Your strength is far greater than my weakness!

Wednesday, October 24, 2007

"Hurricane a Comin Hoist the Riggins"

First off if anyone can name the movie quote from which my title comes from, I will call you, and congradulate you on the phone (please leave you number, due to the fact I lose phones frequently I have a hard time keeping up with #s). I will gladly put a second, I went on a date with a girl on Friday...and it was real fun. I like her! However, intriging that might be, that is not the main reason I wanted to blog. This following information is crucial...maybe a little dramatic, it is for sure exciting. I believe that the season in my life is changing or about to change. I heard a song that stirred deep emotions today by John Mark McMillan, called "How He Loves". For my roomates (at A&M that is) this is my latest guy to like, he is up there with Misty and Jason Upton. The whole song is money but it is the first verse and the last one that gets me. The first

"He is jealous for me
Love's like a hurricane, I am a tree
Bending beneath the weight of His wind and mercy
When all of a sudden, I am unaware of these afflictions eclipsed by glory
and I realize just how beautiful You are and how great your affections are for me.
Oh, how He loves us so
Oh, how He loves us
How He loves us so.

The last verse:

Well, I thought about You the day Stephen died and You met me between my breaking
I know that I still love You, God, despite the agony
...they want to tell me You're cruel
But if Stephen could sing, he'd say it's not true, cause...Cause he loves us...

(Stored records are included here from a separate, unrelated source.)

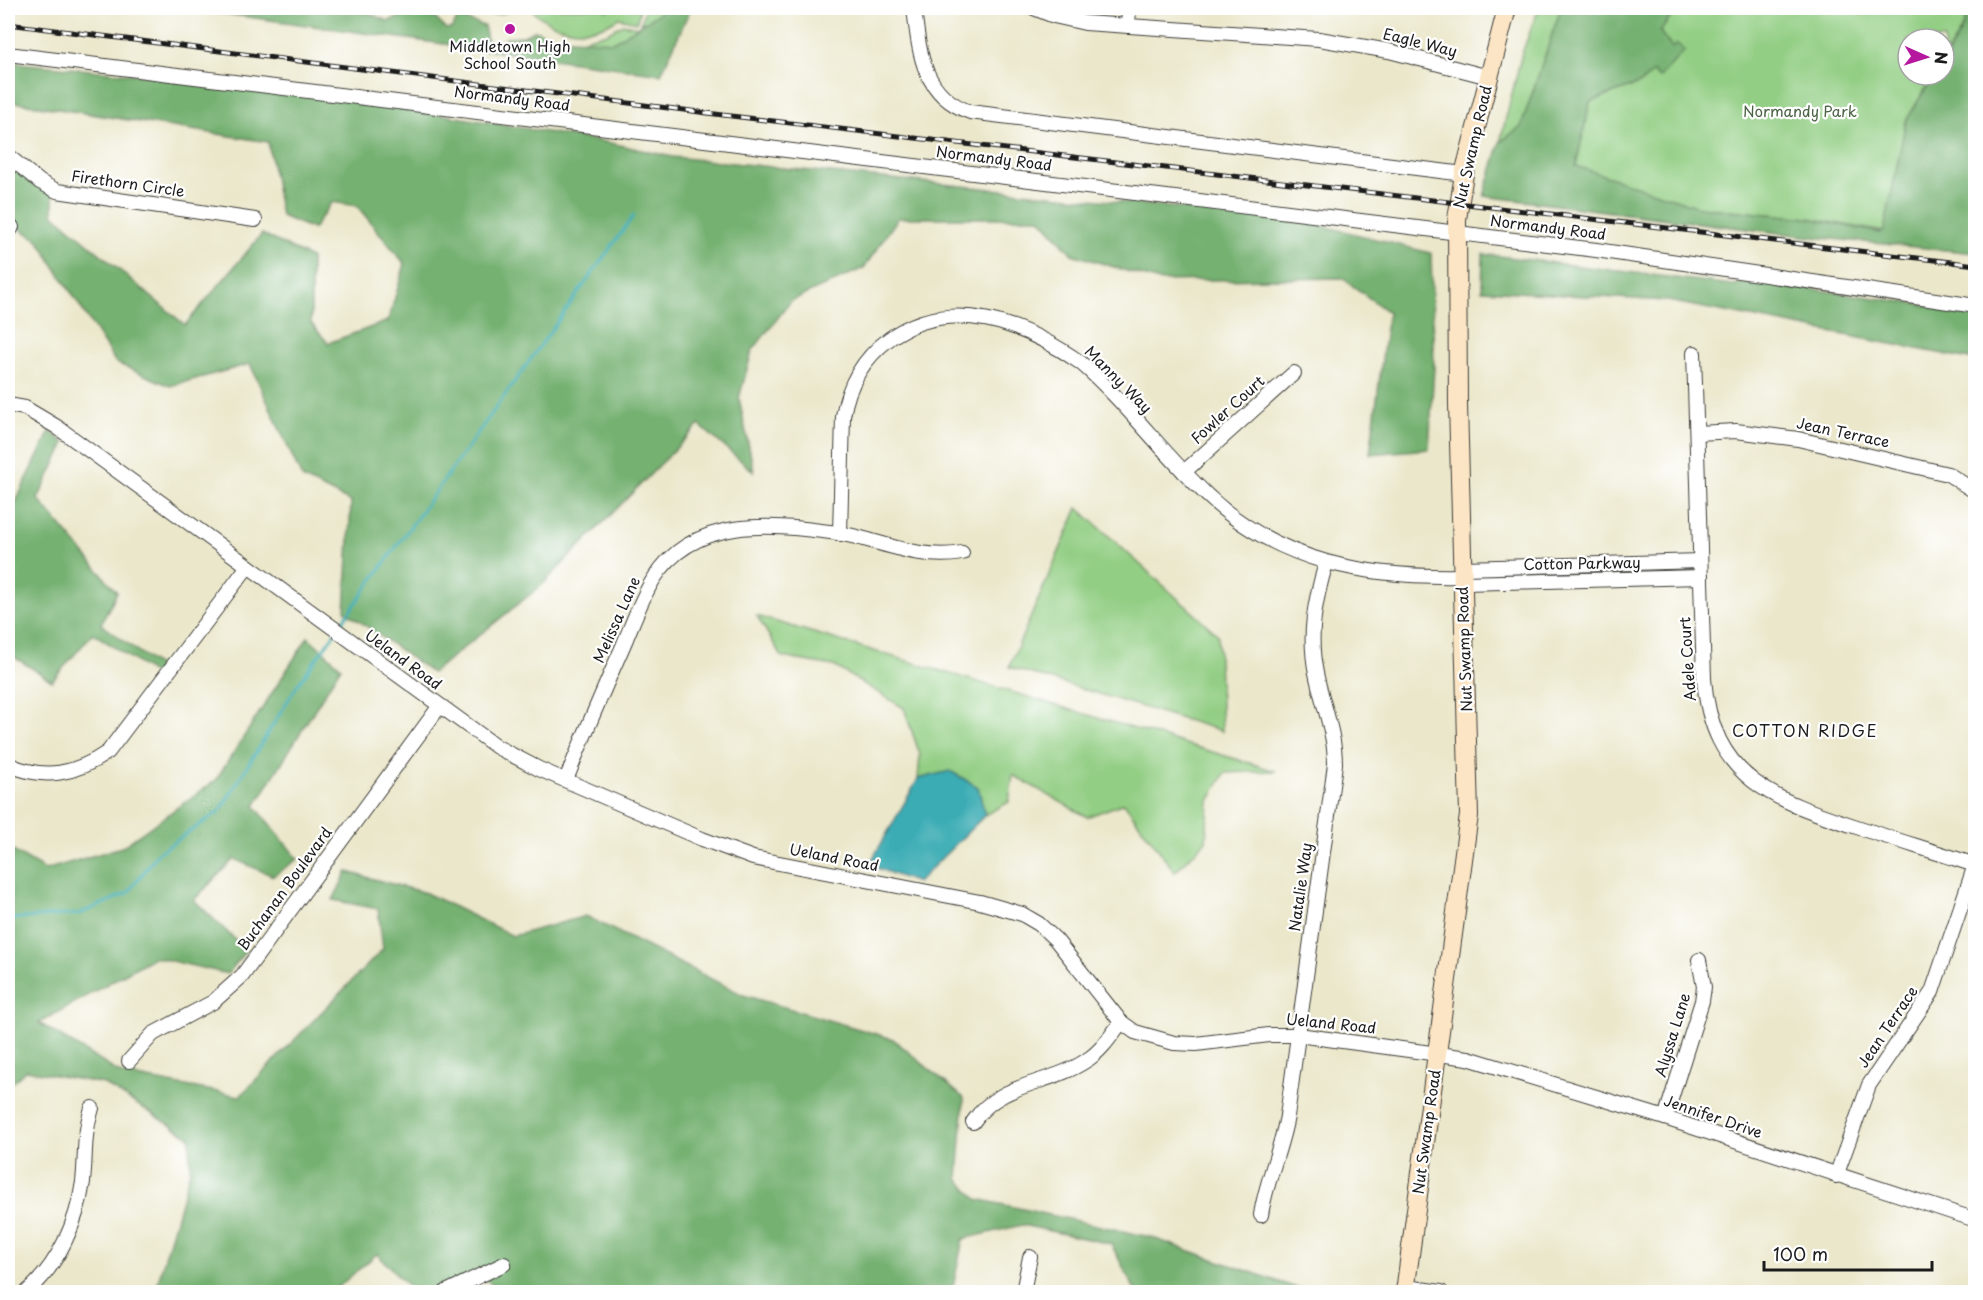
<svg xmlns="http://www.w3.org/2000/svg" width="1983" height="1300" font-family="'Playpen Sans',sans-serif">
	<rect width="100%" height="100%" fill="#fff"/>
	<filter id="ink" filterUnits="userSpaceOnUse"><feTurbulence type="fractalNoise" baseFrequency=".0167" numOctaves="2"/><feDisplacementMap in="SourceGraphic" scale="12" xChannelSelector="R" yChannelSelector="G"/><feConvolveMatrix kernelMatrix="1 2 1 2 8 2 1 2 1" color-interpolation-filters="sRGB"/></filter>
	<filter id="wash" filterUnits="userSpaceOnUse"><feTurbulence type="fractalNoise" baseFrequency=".008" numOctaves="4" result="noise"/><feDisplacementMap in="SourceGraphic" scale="24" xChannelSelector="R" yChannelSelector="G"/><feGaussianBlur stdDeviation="1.35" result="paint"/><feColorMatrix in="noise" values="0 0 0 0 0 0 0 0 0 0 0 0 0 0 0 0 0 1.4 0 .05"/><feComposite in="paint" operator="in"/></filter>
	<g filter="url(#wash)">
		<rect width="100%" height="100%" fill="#ebe7cb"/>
		<g fill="#92ce83" stroke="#577550" stroke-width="1.5">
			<path d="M462 8H513C499 19 477 15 462 8Z"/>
			<path d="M530 8H604L606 11 612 8H640L637 22 619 18C590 37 555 33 530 8Z"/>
			<polygon points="645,8 667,8 613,46 580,40 607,33 623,24 638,27 641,25"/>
			<polygon points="1539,8 1561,8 1521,127 1500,142 1522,53"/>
			<polygon points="1677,8 1967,8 1967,20 1944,58 1944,39 1908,39 1908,75 1934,75 1906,121 1884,232 1808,218 1699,207 1575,166 1590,102 1641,83 1653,72 1659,77 1673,49 1660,32"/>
			<polygon points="1078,508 1218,635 1222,731 1009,667"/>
			<polygon points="757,616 1276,771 1225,773 1209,801 1206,841 1175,872 1124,803 1087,817 1013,775 1009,802 985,815 978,787 950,771 918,779 920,755 904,708 834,666 782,657"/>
		</g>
		<g fill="#75b171" stroke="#486646" stroke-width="1.5">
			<polygon points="182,8 356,8 388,21 409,14 435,18 446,29 452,28 459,17 484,26 488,44 493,46 508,37 524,36 535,30 557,38 613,42 658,14 663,8 691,8 661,74"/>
			<path d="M1561 8H1677L1660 32 1672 48 1677 44 1685 50 1659 78 1653 72 1641 83 1590 102 1576 166 1699 207 1808 218 1881 233 1884 231 1906 121 1934 75H1944C1944 45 1967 35 1967 8H1975V253L1812 237 1484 196 1500 142 1521 127Z"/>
			<polygon points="8,62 297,90 606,142 673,157 1300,220 1431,253 1434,367 1429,449 1370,454 1388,312 1342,278 1159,281 1072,254 1040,218 898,218 864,268 791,301 752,351 739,398 754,472 699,425 542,585 432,673 345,611 351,502 302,478 250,364 170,386 116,363 38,240 8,221 8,166 53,193 53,214 185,325 262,234 311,258 311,323 328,343 388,321 405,264 357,206 332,202 313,229 281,216 268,142 8,101"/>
			<polygon points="1483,254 1732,285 1756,281 1975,312 1975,360 1668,301 1482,290"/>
			<polygon points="50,431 65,443 38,499 117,592 101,624 162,669 157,676 93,633 52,681 8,653 8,518"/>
			<polygon points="308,637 341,667 255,806 298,859 273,876 234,859 194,900 246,950 228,974 154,957 39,1023 121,1074 240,1096 383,949 378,909 333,900 347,872 426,893 513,936 586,916 743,995 893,1039 964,1098 958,1179 977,1199 1150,1237 1308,1292 1222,1292 1222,1290 1214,1292 1136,1292 1111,1244 1022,1225 963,1239 952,1292 501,1292 484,1278 455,1292 414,1292 377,1254 332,1292 155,1292 190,1171 190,1137 104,1084 26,1070 8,1087 8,852 13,851 45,870 122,847 216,780"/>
		</g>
		<polygon fill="#3aacb4" stroke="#2b6468" stroke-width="1.5" points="950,771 978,787 985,815 917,883 869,865 918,779"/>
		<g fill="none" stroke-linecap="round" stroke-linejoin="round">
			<g stroke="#3aacb4" stroke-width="3">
				<polyline points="338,628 634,215"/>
				<polyline points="8,919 79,914 128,893 158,853 220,811 298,684 335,633"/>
			</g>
		</g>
	</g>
	<g filter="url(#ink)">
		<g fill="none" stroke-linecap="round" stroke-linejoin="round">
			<g stroke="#3b3a36" stroke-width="16">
				<g id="minor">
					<path d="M914 8C919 51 922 95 970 112L1464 174"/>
					<polyline points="1034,8 1054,16 1085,23 1319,39 1389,51 1489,77"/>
					<polyline points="1128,26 1129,8"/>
					<polyline points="8,54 1596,250 1976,306"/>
					<polyline points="8,156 40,182 57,191 255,220"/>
					<polyline points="8,233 12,227"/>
					<path d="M1694 353 1704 679C1712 779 1774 800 1857 827 1896 840 1936 852 1975 865"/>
					<polyline points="8,405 25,408 57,427 497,747 539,769 702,839 753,858 980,902 1022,914 1039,924 1056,940 1121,1022 1135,1032 1174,1043 1196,1044 1269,1035 1298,1035 1468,1058 1665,1118 1976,1220"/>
					<polyline points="1697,433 1736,431 1798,439 1948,474 1976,492"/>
					<polyline points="1184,472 1294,373"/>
					<path d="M840 534 843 416C848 385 864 358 889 339 950 294 1025 324 1081 363 1127 403 1163 454 1208 496 1279 563 1368 578 1463 576"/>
					<polyline points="1463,568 1700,561"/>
					<polyline points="1463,583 1701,577"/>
					<path d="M8 764C44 781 76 774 108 752L248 566"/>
					<path d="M566 780C584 735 603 691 623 646 632 625 640 601 653 580 693 515 772 524 838 533 880 540 918 561 962 553"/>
					<polyline points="129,1061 153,1034 213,1002 242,976 439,707"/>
					<polyline points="1665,1118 1702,1001 1704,987 1699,960"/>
					<path d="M973 1122C1000 1081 1049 1086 1087 1060 1101 1051 1111 1036 1121 1022"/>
					<polyline points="1836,1176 1869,1085 1932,992 1976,862"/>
					<path d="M1261 1215C1266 1181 1281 1150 1287 1116L1335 764C1335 732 1322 703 1316 673 1308 635 1315 600 1326 563"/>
					<polyline points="1406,1287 1441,1292"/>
					<path d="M27 1292C58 1265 77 1223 83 1182 86 1154 83 1136 92 1108"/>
					<polyline points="446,1292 504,1264"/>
					<polyline points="1023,1292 1030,1257"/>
				</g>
			</g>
			<g stroke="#3b3a36" stroke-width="20">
				<polyline id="secondary" points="1405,1292 1469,815 1458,404 1457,219 1464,174 1507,8"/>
			</g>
			<use href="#minor" stroke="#fff" stroke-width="14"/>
			<use href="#secondary" stroke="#fce5c4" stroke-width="18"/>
			<g stroke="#1c1c1c" stroke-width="5">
				<polyline id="rail" points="8,24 723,115 1976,265"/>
			</g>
			<use href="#rail" stroke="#fff" stroke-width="3" stroke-dasharray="9" stroke-linecap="butt"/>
		</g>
	</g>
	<circle fill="#b5179e" stroke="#fff" stroke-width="2" cx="510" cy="29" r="6"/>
	<g text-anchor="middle" stroke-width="4.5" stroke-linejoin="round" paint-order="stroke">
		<g font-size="15" fill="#1c1c1c" stroke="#fff">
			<text transform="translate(1420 43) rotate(14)" y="5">Eagle Way</text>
			<text transform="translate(512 99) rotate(7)" y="5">Normandy Road</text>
			<text transform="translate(1473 147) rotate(-77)" y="5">Nut Swamp Road</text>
			<text transform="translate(994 159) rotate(7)" y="5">Normandy Road</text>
			<text transform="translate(128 184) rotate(8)" y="5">Firethorn Circle</text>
			<text transform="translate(1548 228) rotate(7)" y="5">Normandy Road</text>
			<text transform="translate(1118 380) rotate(45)" y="5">Manny Way</text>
			<text transform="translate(1228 410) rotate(-42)" y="5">Fowler Court</text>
			<text transform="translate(1843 433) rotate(12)" y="5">Jean Terrace</text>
			<text transform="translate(1582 564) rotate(-1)" y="5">Cotton Parkway</text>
			<text transform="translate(617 620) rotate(-66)" y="5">Melissa Lane</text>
			<text transform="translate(1465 649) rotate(-92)" y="5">Nut Swamp Road</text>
			<text transform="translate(1688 659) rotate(-94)" y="5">Adele Court</text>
			<text transform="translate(403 660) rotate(36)" y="5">Ueland Road</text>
			<text transform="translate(834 858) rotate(11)" y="5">Ueland Road</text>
			<text transform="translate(1301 887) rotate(-82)" y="5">Natalie Way</text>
			<text transform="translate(285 889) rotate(-54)" y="5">Buchanan Boulevard</text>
			<text transform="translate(1331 1024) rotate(6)" y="5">Ueland Road</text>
			<text transform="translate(1888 1027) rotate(-56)" y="5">Jean Terrace</text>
			<text transform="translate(1673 1035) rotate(-73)" y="5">Alyssa Lane</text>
			<text transform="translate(1713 1117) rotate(19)" y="5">Jennifer Drive</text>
			<text transform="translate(1427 1132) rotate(-82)" y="5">Nut Swamp Road</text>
		</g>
		<g font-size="15" fill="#1c1c1c" stroke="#fff">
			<text x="510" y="52">Middletown High<tspan x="510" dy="17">School South</tspan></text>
		</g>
		<g font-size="15" fill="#4b6345" stroke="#fff">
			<text x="1800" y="117">Normandy Park</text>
		</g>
		<g font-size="16" letter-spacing="1.5" fill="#1c1c1c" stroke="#fff">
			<text x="1805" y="737">COTTON RIDGE</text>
		</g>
	</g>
	<rect width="1983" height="1300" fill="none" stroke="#fff" stroke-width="30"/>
	<g transform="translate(1926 57) rotate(93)"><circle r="28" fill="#ffffff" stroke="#a4a4a4" stroke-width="1.5"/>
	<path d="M0-4.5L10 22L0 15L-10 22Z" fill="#b5179e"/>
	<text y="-9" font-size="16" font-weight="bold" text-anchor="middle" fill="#1c1c1c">N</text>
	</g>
	<path d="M1764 1261v9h168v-9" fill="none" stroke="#1c1c1c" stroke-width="3"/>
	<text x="1773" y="1261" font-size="18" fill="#1c1c1c" stroke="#ffffff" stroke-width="4.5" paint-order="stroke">100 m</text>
</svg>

I believe that the next season for me entails being like the tree in verse one. I think his love that is like a hurricane and the weight of his wind and mercy are going to bend me. I am excited to love, to live, and to enjoy. I am even looking forward to the strain, the pain, the bending, and hurting it will entail. I will being living, breathing, enjoying; life. Finally, able to be loved. O I am so excited to be loved and to love in return. I am excited to have a heart that bleeds when it is cut. Rocks don't bleed, but flesh does. I am certain as well, that the Lord is going to have to remind me of this blog, when I am in pain and a mess in the floor, crying out for relief from the pain. I know this...but more and more I am learning he is with me, and does not want me to hurt, yet he does want a bride that hurts with him. Yes, yes let it be Lord!

Tuesday, October 9, 2007

Big Ball of ahhmy Gosh

Well, it has been a while since I have put anything out here in the big nothingness, or everything, I am not sure about what it is, the internet. I was not for certain what I was going to talk about today when I got on, I feel like I am a big ball of energy. I just keep fidgeting and being like ahhhh man, what I am going to do. However, as I typed that first line it made me think about the internet and how crazy it is. I cannot get past the fact that I can hit a button that says publish and it goes really to nowhere, but can be seen everywhere, by anyone that wants to see it. That is crazy to me. I mean think about wireless internet. It is floating around all around you or me, for sure, right now since I am on wireless, but probably you too, now-a-days There is limitless information in the room with me. I mean is that good for me. What does it do to me? This is crazy I mean crazy. Amen.